Buzachero's first HR job was as an employment manager at a health system in Birmingham, Ala. (the company is now known as Tenet Health and based in Dallas.) In that role, he built recruiting campaigns on radio, TV and college campaigns, he says, which allowed him to "learn a lot about the business in a hurry."
From there, he served as the director of HR for a new hospital -- a big leap for an HR professional with as little experience as he had at the time.

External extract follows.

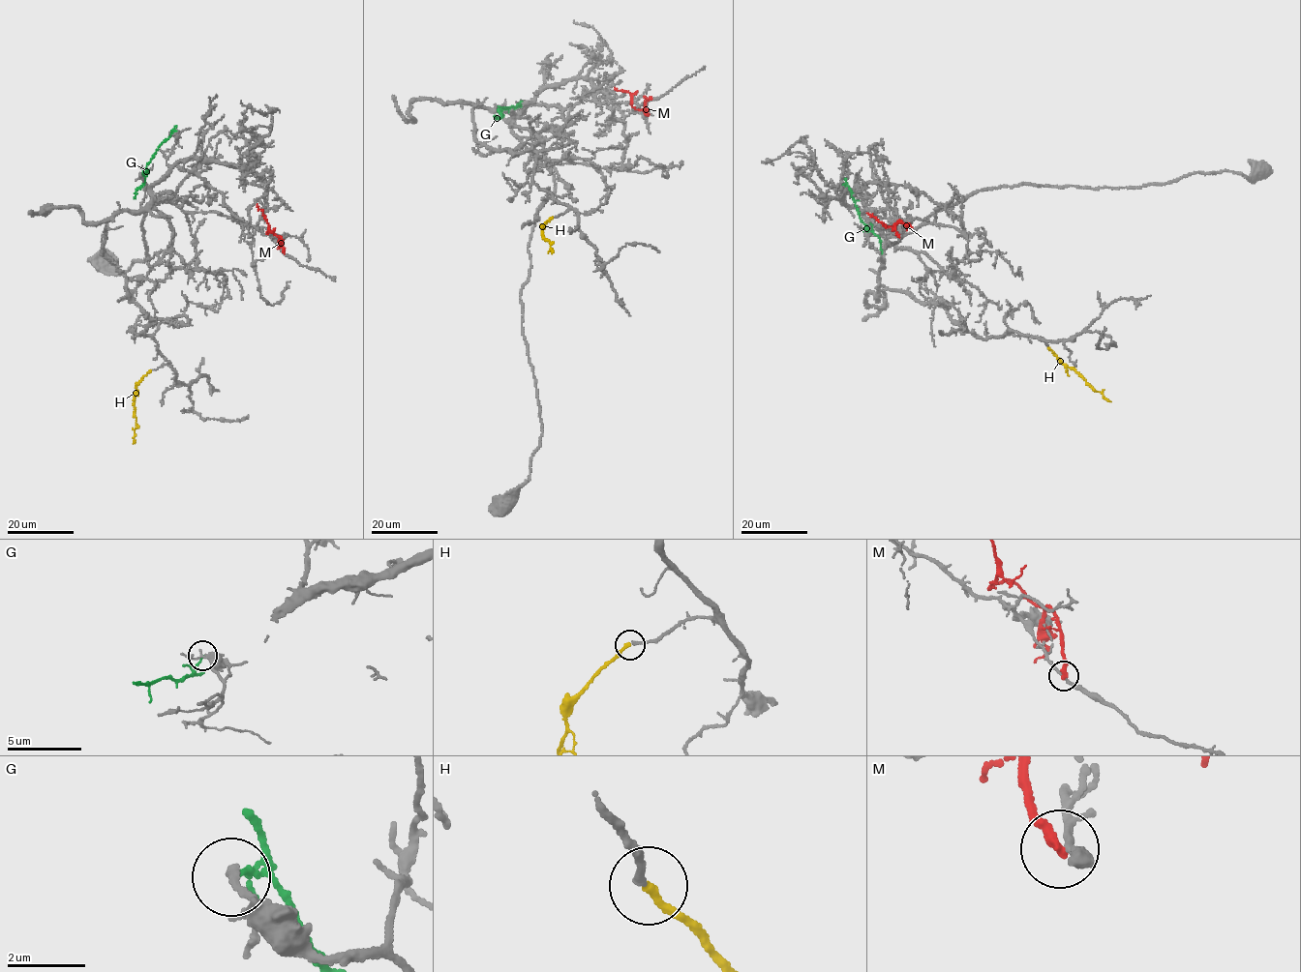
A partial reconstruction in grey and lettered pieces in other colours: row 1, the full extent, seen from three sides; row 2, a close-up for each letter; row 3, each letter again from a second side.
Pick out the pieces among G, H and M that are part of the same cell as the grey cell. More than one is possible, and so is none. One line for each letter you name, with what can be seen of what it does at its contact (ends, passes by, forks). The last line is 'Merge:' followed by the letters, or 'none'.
H: it ends
Merge: H

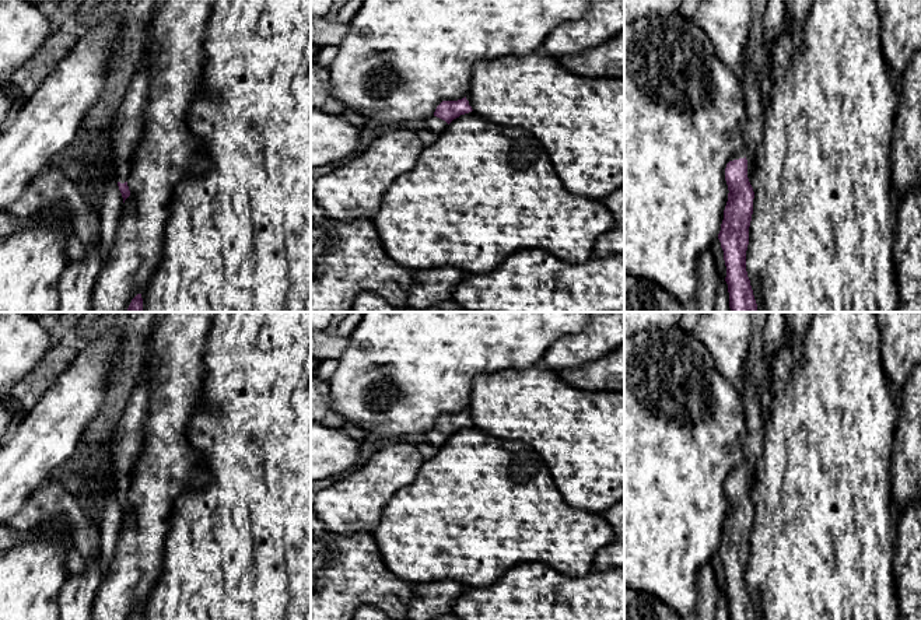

"Others were offered the job before I was," he says, "but I jumped at it because it was a chance to do everything from the ground up. What better way to learn than to be thrown in and have to build everything from ground zero. If you inherit what others have built, the depth of your knowledge is somewhat limited.
"I think a lot of my early career success was my willingness to start at the bottom, roll up my sleeves, do it all and take a little bit of risk each time," he says.
One of his trademarks is a black notebook that he seems to carry everywhere -- so he's ready when an idea hits him.
"I'm constantly looking for ideas, opportunities and ways we can make a difference and create value," says Buzachero. "I think my staff and others get a kick out of it. About the time we're running out of things to do, my black journal comes out and I have a whole list of things to do that they haven't even thought about yet."
Scripps CEO Chris Van Gorder says Buzachero was instrumental in helping to take the HR function to a new level.
"When I first came to Scripps, we had very few internal educational opportunities for staff and management," he says. "Today, we have an array ... including the Employee 100, which was modeled after the Scripps Leadership Academy that I established 11 years ago. Today, Scripps employees can receive much of the education internally and, as a result, Scripps has become a career destination for many of our employees."